We all go to the hospital for a wide variety of reasons, but individuals in West Virginia and elsewhere all go to the hospital with the intention to get better. Unfortunately, we cannot always control our health and what illnesses might plague us. However, one does not expect to become ill because they decided to go to the hospital. When a hospital is negligent or medical professionals fail to uphold their duty of care, a patient could develop an infection stemming from their stay at the hospital.

What is a hospital-acquired infection? Also known as a nosocomial infection, this is an infection contracted because an infection or a toxin existed in the hospital. One of the most common areas where a hospital-acquired infection occurs is in the intensive care unit. This is a ward of the hospital where medical professionals treat serious diseases.

According to current statistics, one in 10 people admitted to a hospital will contract a hospital-acquired infection. Based on current research, as medical care becomes more complex and people become more antibiotic resistant, hospital acquired infections continue to increase.

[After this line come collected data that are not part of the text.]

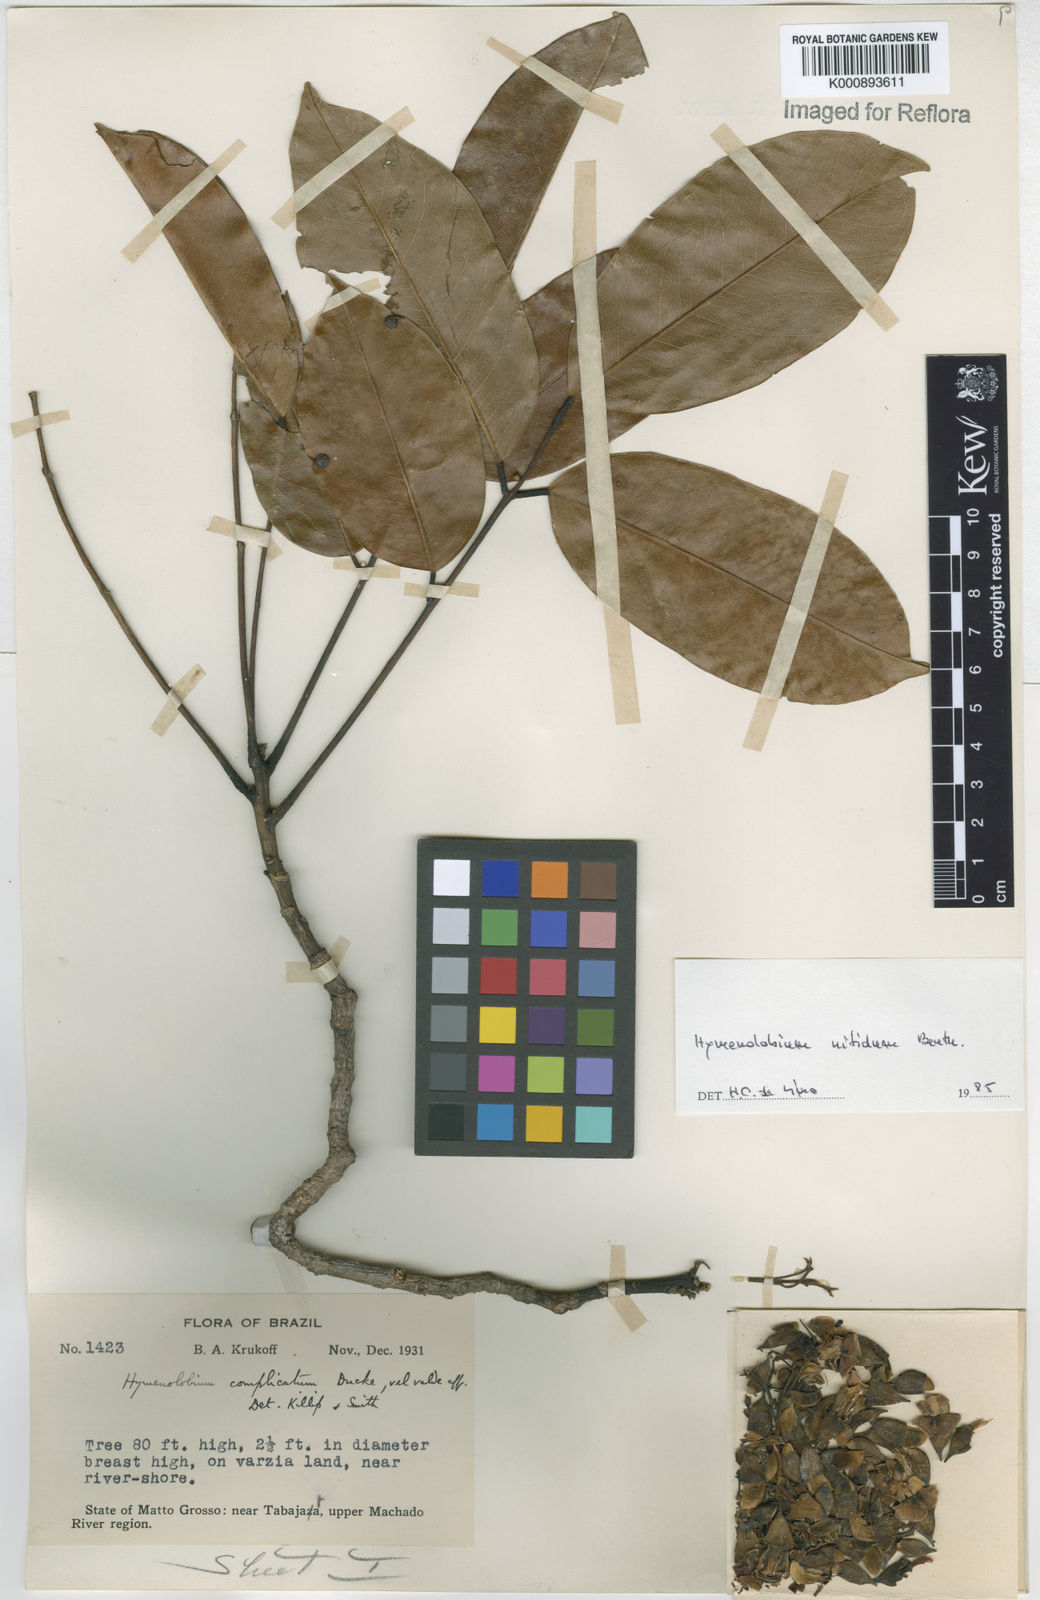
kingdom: Plantae
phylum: Tracheophyta
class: Magnoliopsida
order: Fabales
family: Fabaceae
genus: Hymenolobium
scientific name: Hymenolobium nitidum
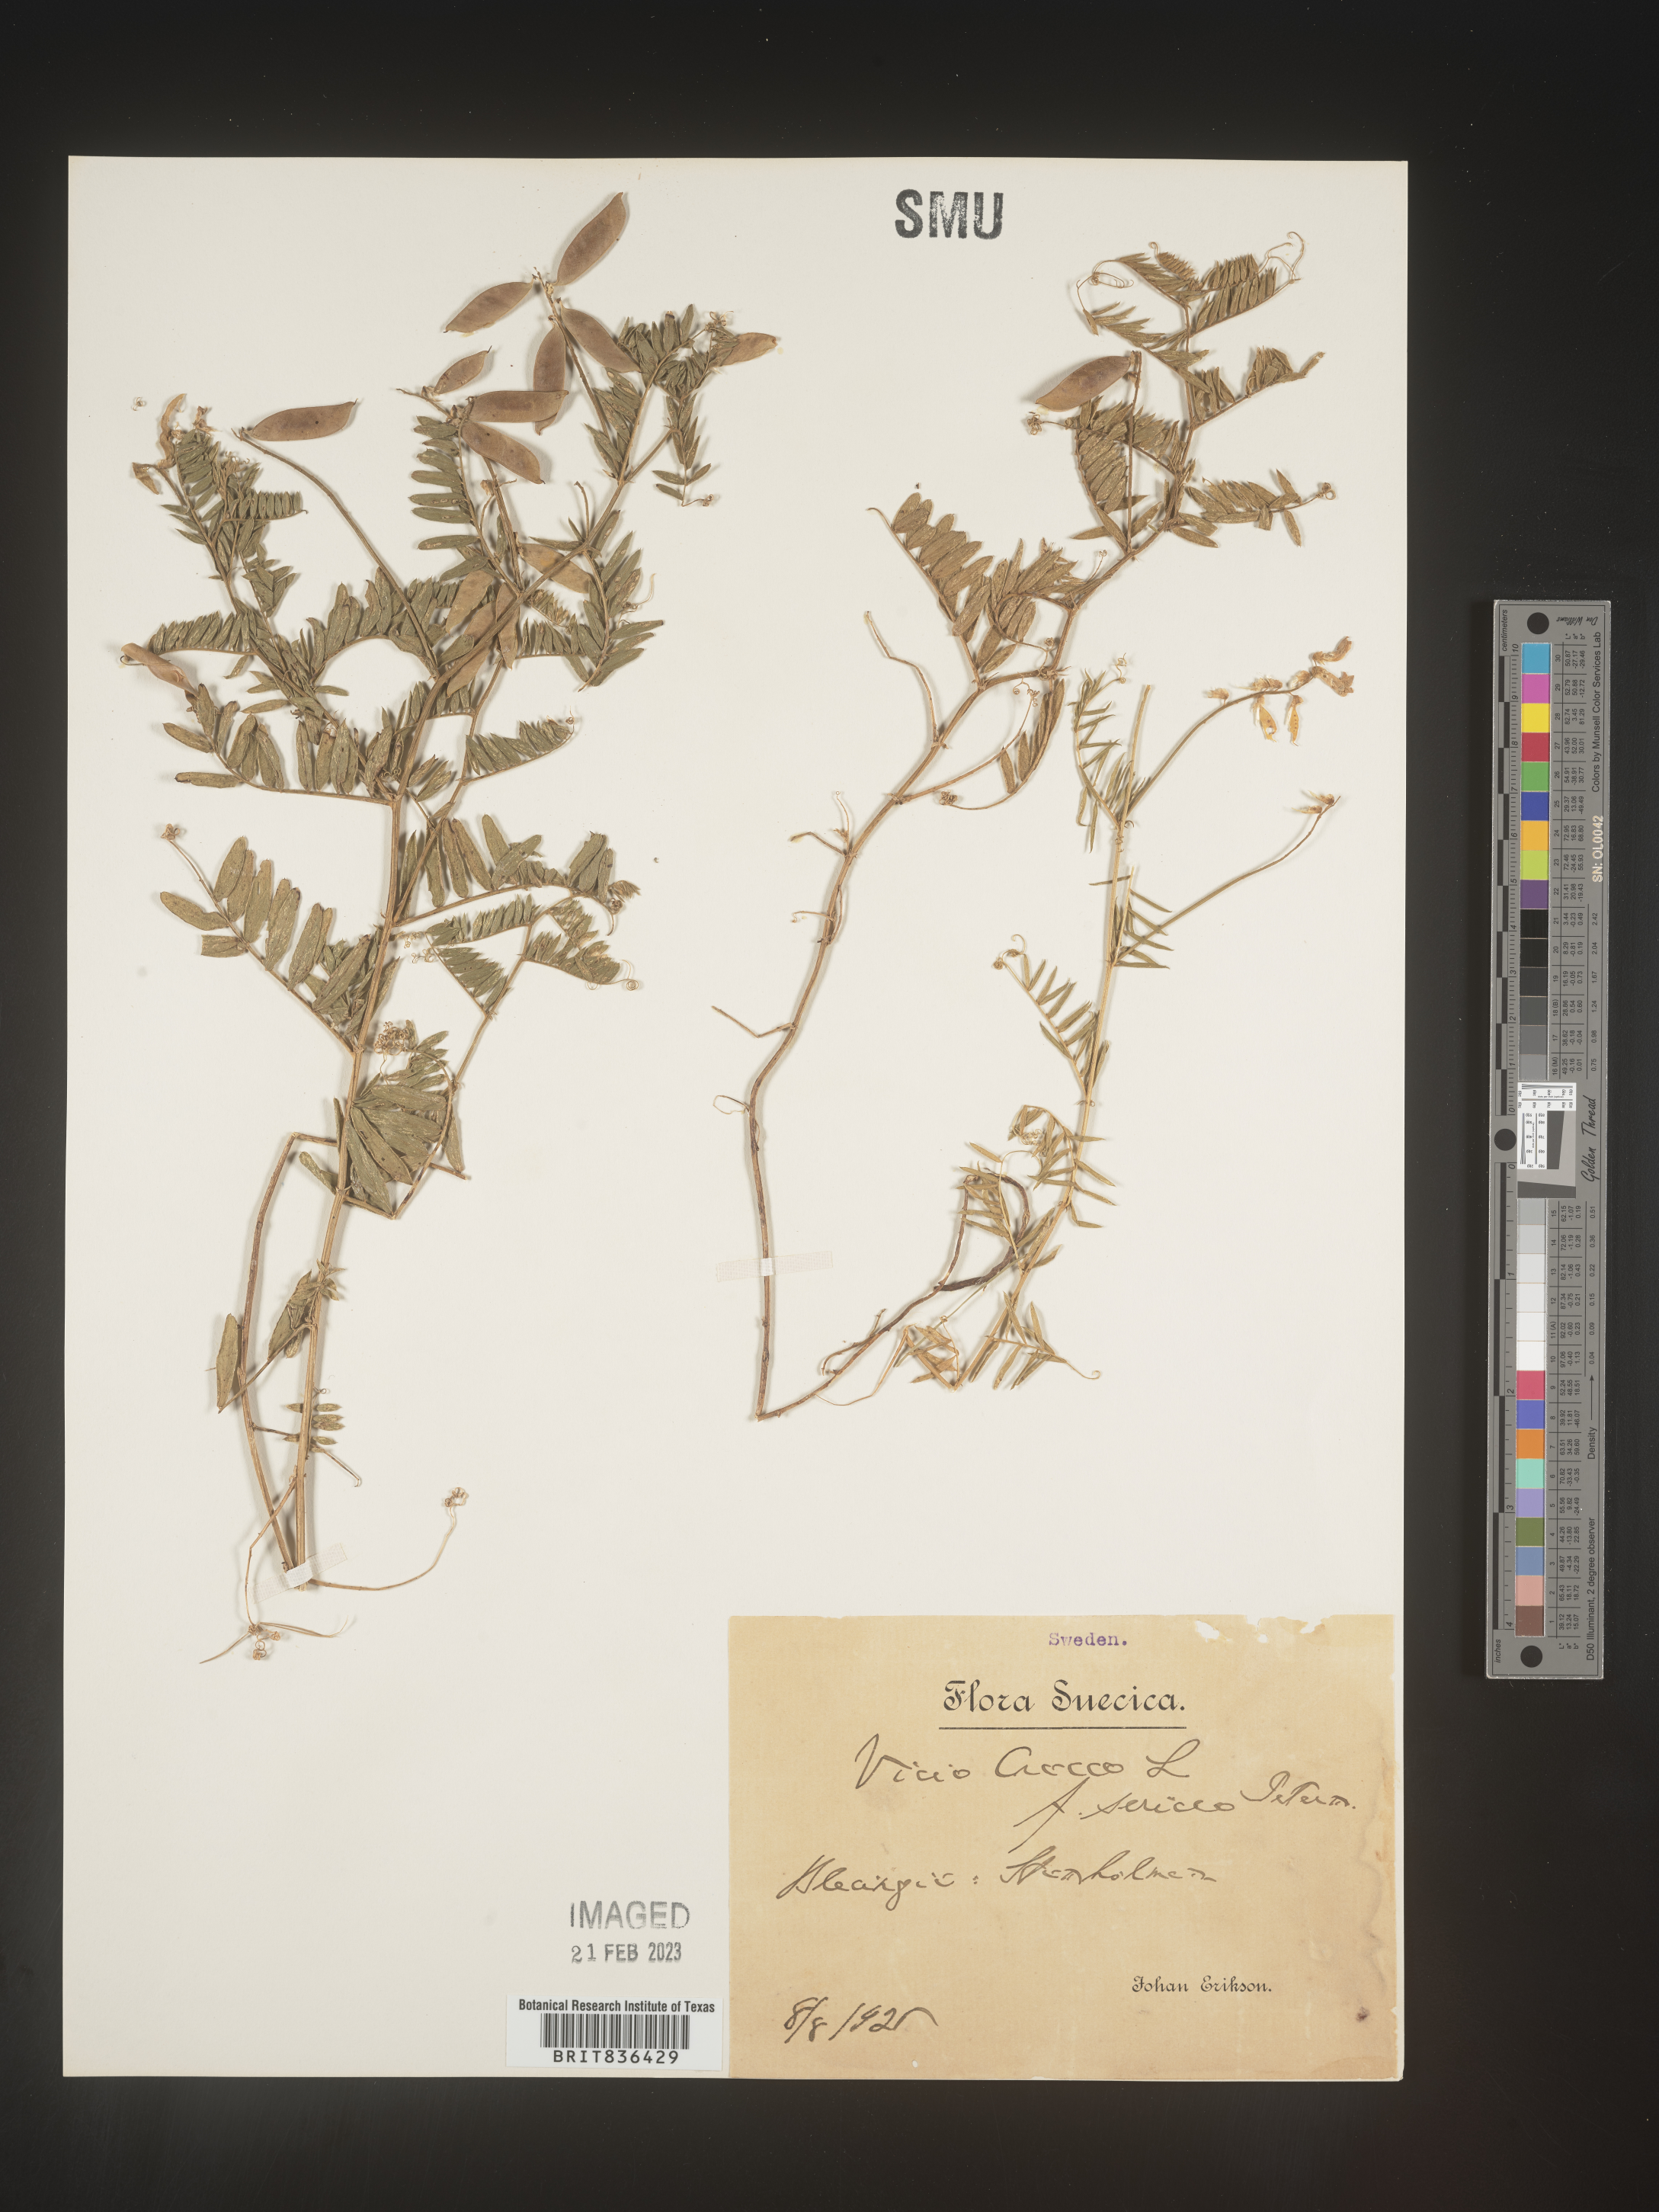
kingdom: Plantae
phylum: Tracheophyta
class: Magnoliopsida
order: Fabales
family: Fabaceae
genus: Vicia
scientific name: Vicia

In order for an individual to contract a hospital-acquired illness, the infection must have occurred up to 48 hours after their admission the hospital, up to three days after discharge, up to 30 days after an operation or in a healthcare facility where one is admitted for reasons other than an infection.

The symptoms of a hospital-acquired infection can vary by type, but there are common types of hospital-acquired infections that individuals are likely to suffer from. This includes urinary tract infections, surgical site infections, gastroenteritis, meningitis and pneumonia. Common symptoms of these types include discharge from a wound, fever, cough, shortness of breath, burning with urination, difficulty urinating, headache, nausea, vomiting and diarrhea.

If you have contracted a hospital-acquired infection, it is important to understand how this occurred and who is liable. A medical malpractice suit could help a patient hold a hospital or medical professional accountable while also helping with the recovery of compensation for losses and damages.